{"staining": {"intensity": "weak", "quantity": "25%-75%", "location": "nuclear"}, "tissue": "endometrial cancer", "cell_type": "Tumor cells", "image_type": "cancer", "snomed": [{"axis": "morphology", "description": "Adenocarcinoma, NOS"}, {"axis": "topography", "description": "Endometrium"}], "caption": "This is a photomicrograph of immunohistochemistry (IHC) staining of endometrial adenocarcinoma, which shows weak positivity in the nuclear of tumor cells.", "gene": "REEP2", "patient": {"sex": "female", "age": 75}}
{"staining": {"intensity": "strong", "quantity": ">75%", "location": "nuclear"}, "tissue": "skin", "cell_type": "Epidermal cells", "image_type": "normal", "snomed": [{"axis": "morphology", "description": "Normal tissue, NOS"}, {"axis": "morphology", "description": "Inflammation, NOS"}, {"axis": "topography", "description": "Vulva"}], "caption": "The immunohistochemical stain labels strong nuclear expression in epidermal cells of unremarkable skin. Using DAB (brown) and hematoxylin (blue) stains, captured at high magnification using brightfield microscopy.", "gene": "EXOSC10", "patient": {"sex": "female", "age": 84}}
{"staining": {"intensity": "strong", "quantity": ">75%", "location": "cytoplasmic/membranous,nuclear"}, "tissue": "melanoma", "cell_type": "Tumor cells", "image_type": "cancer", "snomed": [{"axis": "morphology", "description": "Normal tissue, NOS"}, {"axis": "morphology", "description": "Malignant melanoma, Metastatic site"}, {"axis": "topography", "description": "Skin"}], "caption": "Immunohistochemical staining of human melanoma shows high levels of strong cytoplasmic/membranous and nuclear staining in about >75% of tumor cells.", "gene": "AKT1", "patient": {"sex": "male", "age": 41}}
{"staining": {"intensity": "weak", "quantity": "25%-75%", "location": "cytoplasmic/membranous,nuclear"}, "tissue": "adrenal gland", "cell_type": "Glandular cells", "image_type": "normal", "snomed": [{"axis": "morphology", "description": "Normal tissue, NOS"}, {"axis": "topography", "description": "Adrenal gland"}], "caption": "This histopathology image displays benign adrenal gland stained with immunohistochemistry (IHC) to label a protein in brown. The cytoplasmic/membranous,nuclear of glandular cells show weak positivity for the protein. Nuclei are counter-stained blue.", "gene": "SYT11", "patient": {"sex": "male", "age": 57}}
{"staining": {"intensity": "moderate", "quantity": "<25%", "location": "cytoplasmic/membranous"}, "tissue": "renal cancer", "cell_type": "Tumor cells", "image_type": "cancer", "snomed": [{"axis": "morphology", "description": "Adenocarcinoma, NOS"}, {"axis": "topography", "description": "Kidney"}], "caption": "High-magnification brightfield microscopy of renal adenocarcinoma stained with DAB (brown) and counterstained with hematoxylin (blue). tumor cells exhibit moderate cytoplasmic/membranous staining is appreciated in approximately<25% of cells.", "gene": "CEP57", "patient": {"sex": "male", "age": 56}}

▸ **ACTIVITY**: Exactly as they appear, restate all of the entries.

▸ **EXERCISE ANSWER**:
{"staining": {"intensity": "weak", "quantity": "25%-75%", "location": "nuclear"}, "tissue": "endometrial cancer", "cell_type": "Tumor cells", "image_type": "cancer", "snomed": [{"axis": "morphology", "description": "Adenocarcinoma, NOS"}, {"axis": "topography", "description": "Endometrium"}], "caption": "This is a photomicrograph of immunohistochemistry (IHC) staining of endometrial adenocarcinoma, which shows weak positivity in the nuclear of tumor cells.", "gene": "REEP2", "patient": {"sex": "female", "age": 75}}
{"staining": {"intensity": "strong", "quantity": ">75%", "location": "nuclear"}, "tissue": "skin", "cell_type": "Epidermal cells", "image_type": "normal", "snomed": [{"axis": "morphology", "description": "Normal tissue, NOS"}, {"axis": "morphology", "description": "Inflammation, NOS"}, {"axis": "topography", "description": "Vulva"}], "caption": "The immunohistochemical stain labels strong nuclear expression in epidermal cells of unremarkable skin. Using DAB (brown) and hematoxylin (blue) stains, captured at high magnification using brightfield microscopy.", "gene": "EXOSC10", "patient": {"sex": "female", "age": 84}}
{"staining": {"intensity": "strong", "quantity": ">75%", "location": "cytoplasmic/membranous,nuclear"}, "tissue": "melanoma", "cell_type": "Tumor cells", "image_type": "cancer", "snomed": [{"axis": "morphology", "description": "Normal tissue, NOS"}, {"axis": "morphology", "description": "Malignant melanoma, Metastatic site"}, {"axis": "topography", "description": "Skin"}], "caption": "Immunohistochemical staining of human melanoma shows high levels of strong cytoplasmic/membranous and nuclear staining in about >75% of tumor cells.", "gene": "AKT1", "patient": {"sex": "male", "age": 41}}
{"staining": {"intensity": "weak", "quantity": "25%-75%", "location": "cytoplasmic/membranous,nuclear"}, "tissue": "adrenal gland", "cell_type": "Glandular cells", "image_type": "normal", "snomed": [{"axis": "morphology", "description": "Normal tissue, NOS"}, {"axis": "topography", "description": "Adrenal gland"}], "caption": "This histopathology image displays benign adrenal gland stained with immunohistochemistry (IHC) to label a protein in brown. The cytoplasmic/membranous,nuclear of glandular cells show weak positivity for the protein. Nuclei are counter-stained blue.", "gene": "SYT11", "patient": {"sex": "male", "age": 57}}
{"staining": {"intensity": "moderate", "quantity": "<25%", "location": "cytoplasmic/membranous"}, "tissue": "renal cancer", "cell_type": "Tumor cells", "image_type": "cancer", "snomed": [{"axis": "morphology", "description": "Adenocarcinoma, NOS"}, {"axis": "topography", "description": "Kidney"}], "caption": "High-magnification brightfield microscopy of renal adenocarcinoma stained with DAB (brown) and counterstained with hematoxylin (blue). tumor cells exhibit moderate cytoplasmic/membranous staining is appreciated in approximately<25% of cells.", "gene": "CEP57", "patient": {"sex": "male", "age": 56}}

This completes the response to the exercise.